Wednesday, August 08, 2018

Back to Backs

Never heard of back to backs? Neither had we till I started looking for a National Trust Cottage in Birmingham. The National Trust is a non-profit charity that preserves historical properties and has converted some of them into holiday cottages, using the income from the rentals to help support the Trust.

Built in 1802, the back to back houses were constructed to house the families of the growing factory-worker force in Birmingham, a center of the Industrial Revolution and manufacturing for England. Row houses, 3 stories high, with one room on each floor, were built 2-deep. Each floor had a window on one side and the back wall was solid, with another room behind it, facing the other direction.

When constructed, there was no electricity or running water, of course. The houses were built around courtyards which served as recreational and social space, laundry room, the location of the outhouses, and source for water.

This courtyard was used by 60 people. The block of buildings housed 3000 folks. The single water tap provided water to wash clothes and for household use. The apartment we toured at one time housed a husband and wife and 9 children. Plus, they rented out one bed to 2 lodgers!

Four of the children slept on these beds, some with their heads at the top, some with heads at the bottom.

A curtain separated the children's bed from the lodgers' bed, seen here.

Today, three apartments are rented out by the Trust. Ours was decorated in 1930's style. The others represent the 1870s and 1840s. We didn't see them. Here are a couple of photos of our place, with the kitchen on the ground floor, the bedroom and bathroom on the 2nd floor and sitting/living room on the top floor, all facing the Inge Street.

The steps between floors were brutal—steep, curving and narrow.

Living in the Back to Back house/apartment while we were in Birmingham presented some other challenges, in addition to the steps.
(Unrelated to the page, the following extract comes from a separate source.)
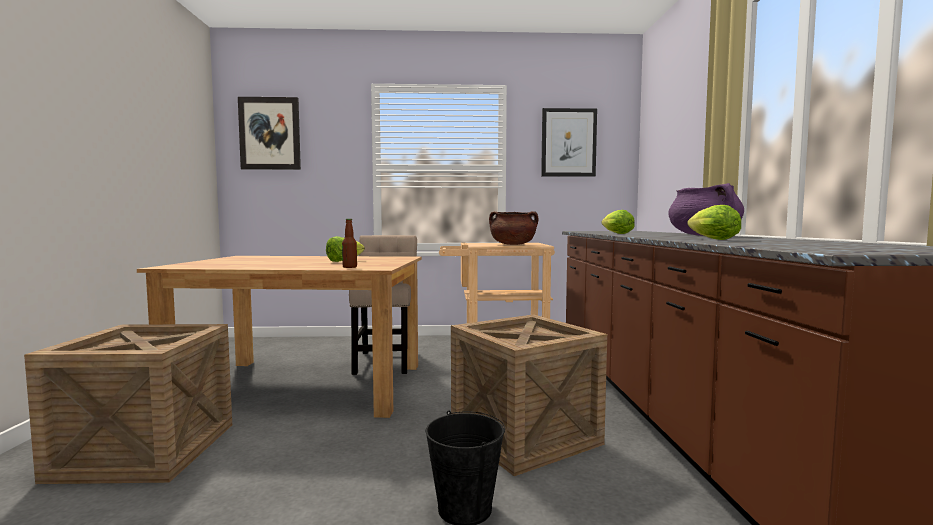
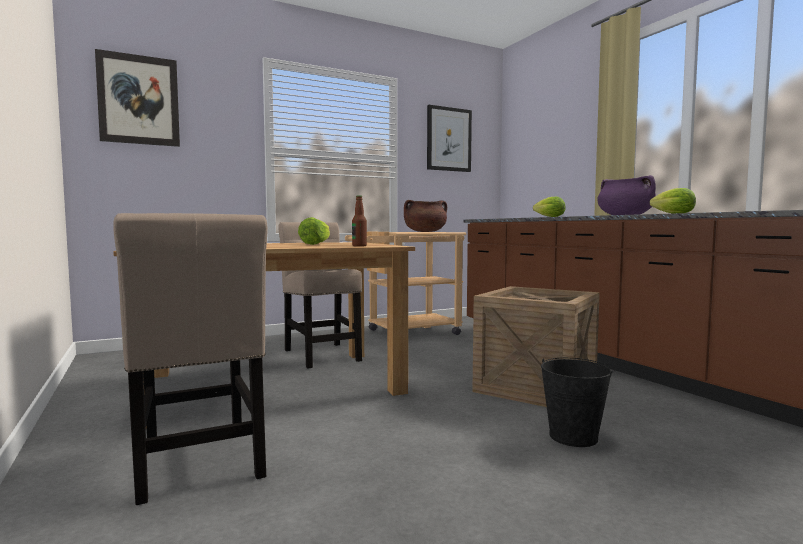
camera: 25 degrees left, 0 degrees up
crate [24,324,232,484] -> beige chair [114,213,268,505]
We only had a small refrigerator, similar to what you would see in an office to keep a couple of sandwiches and some cans of pop. Ours was in the cabinet on a shelf under the sink. It didn't have good temperature control and one night the lettuce and a bottle of 7-Up froze.

After that we went shopping daily, sometimes twice a day, to buy sandwiches, prepared microwave entrees (we didn't have an oven) and salad fixings. Luckily, the Tesco Express, a take-away store, was at the other end of the block, at the bottom of the road as described in our information packet. Here is our source of food if we didn't want to eat our 2 meals every day.

Photos will be added to this blog later, when we have strong enough WiFi.